- [AVAILABLE RECORDS]:
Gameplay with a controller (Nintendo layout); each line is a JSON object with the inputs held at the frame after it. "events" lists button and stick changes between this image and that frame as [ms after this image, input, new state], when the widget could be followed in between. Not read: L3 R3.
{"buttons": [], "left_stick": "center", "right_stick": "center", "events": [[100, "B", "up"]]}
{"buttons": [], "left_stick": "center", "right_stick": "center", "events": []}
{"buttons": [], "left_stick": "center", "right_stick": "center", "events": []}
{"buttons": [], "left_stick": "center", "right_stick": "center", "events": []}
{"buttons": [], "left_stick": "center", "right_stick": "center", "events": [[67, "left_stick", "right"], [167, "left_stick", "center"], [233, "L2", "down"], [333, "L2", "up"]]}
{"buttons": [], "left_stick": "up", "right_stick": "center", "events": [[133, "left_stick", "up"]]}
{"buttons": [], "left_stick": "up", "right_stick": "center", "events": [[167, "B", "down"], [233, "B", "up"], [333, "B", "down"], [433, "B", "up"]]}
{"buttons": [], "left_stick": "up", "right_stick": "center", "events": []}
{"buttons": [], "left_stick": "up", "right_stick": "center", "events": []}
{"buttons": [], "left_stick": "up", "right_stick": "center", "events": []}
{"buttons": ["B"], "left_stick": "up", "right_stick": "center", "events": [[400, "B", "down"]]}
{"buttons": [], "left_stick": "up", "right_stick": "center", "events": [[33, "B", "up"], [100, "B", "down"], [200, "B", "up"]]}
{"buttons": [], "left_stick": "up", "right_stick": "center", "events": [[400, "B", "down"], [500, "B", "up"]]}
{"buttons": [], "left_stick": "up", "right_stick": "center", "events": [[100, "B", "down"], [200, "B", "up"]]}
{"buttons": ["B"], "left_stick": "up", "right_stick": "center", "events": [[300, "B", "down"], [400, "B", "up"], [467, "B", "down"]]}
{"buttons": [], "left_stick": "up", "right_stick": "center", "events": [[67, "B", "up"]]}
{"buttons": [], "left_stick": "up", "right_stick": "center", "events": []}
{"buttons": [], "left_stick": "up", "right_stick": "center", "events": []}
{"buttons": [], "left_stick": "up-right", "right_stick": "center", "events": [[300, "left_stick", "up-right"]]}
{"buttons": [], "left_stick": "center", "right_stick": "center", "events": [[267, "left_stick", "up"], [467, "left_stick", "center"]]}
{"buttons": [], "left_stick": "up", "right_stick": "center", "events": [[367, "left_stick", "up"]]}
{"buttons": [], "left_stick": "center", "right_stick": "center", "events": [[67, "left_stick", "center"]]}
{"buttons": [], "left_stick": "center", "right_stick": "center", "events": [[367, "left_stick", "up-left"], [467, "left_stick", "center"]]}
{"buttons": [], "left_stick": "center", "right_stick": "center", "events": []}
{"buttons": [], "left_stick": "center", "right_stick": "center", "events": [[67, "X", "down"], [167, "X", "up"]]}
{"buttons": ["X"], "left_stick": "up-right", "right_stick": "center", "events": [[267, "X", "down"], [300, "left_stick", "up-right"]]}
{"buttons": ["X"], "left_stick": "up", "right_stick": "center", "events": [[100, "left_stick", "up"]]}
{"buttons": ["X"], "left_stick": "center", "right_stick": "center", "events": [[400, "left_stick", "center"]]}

- [PROBLEM TO SOLVE]:
All of the data above needs to be set down again exactly. Include every line.

- [OUTPUT OF THE EXERCISE]:
Gameplay with a controller (Nintendo layout); each line is a JSON object with the inputs held at the frame after it. "events" lists button and stick changes between this image and that frame as [ms after this image, input, new state], when the widget could be followed in between. Not read: L3 R3.
{"buttons": [], "left_stick": "center", "right_stick": "center", "events": [[100, "B", "up"]]}
{"buttons": [], "left_stick": "center", "right_stick": "center", "events": []}
{"buttons": [], "left_stick": "center", "right_stick": "center", "events": []}
{"buttons": [], "left_stick": "center", "right_stick": "center", "events": []}
{"buttons": [], "left_stick": "center", "right_stick": "center", "events": [[67, "left_stick", "right"], [167, "left_stick", "center"], [233, "L2", "down"], [333, "L2", "up"]]}
{"buttons": [], "left_stick": "up", "right_stick": "center", "events": [[133, "left_stick", "up"]]}
{"buttons": [], "left_stick": "up", "right_stick": "center", "events": [[167, "B", "down"], [233, "B", "up"], [333, "B", "down"], [433, "B", "up"]]}
{"buttons": [], "left_stick": "up", "right_stick": "center", "events": []}
{"buttons": [], "left_stick": "up", "right_stick": "center", "events": []}
{"buttons": [], "left_stick": "up", "right_stick": "center", "events": []}
{"buttons": ["B"], "left_stick": "up", "right_stick": "center", "events": [[400, "B", "down"]]}
{"buttons": [], "left_stick": "up", "right_stick": "center", "events": [[33, "B", "up"], [100, "B", "down"], [200, "B", "up"]]}
{"buttons": [], "left_stick": "up", "right_stick": "center", "events": [[400, "B", "down"], [500, "B", "up"]]}
{"buttons": [], "left_stick": "up", "right_stick": "center", "events": [[100, "B", "down"], [200, "B", "up"]]}
{"buttons": ["B"], "left_stick": "up", "right_stick": "center", "events": [[300, "B", "down"], [400, "B", "up"], [467, "B", "down"]]}
{"buttons": [], "left_stick": "up", "right_stick": "center", "events": [[67, "B", "up"]]}
{"buttons": [], "left_stick": "up", "right_stick": "center", "events": []}
{"buttons": [], "left_stick": "up", "right_stick": "center", "events": []}
{"buttons": [], "left_stick": "up-right", "right_stick": "center", "events": [[300, "left_stick", "up-right"]]}
{"buttons": [], "left_stick": "center", "right_stick": "center", "events": [[267, "left_stick", "up"], [467, "left_stick", "center"]]}
{"buttons": [], "left_stick": "up", "right_stick": "center", "events": [[367, "left_stick", "up"]]}
{"buttons": [], "left_stick": "center", "right_stick": "center", "events": [[67, "left_stick", "center"]]}
{"buttons": [], "left_stick": "center", "right_stick": "center", "events": [[367, "left_stick", "up-left"], [467, "left_stick", "center"]]}
{"buttons": [], "left_stick": "center", "right_stick": "center", "events": []}
{"buttons": [], "left_stick": "center", "right_stick": "center", "events": [[67, "X", "down"], [167, "X", "up"]]}
{"buttons": ["X"], "left_stick": "up-right", "right_stick": "center", "events": [[267, "X", "down"], [300, "left_stick", "up-right"]]}
{"buttons": ["X"], "left_stick": "up", "right_stick": "center", "events": [[100, "left_stick", "up"]]}
{"buttons": ["X"], "left_stick": "center", "right_stick": "center", "events": [[400, "left_stick", "center"]]}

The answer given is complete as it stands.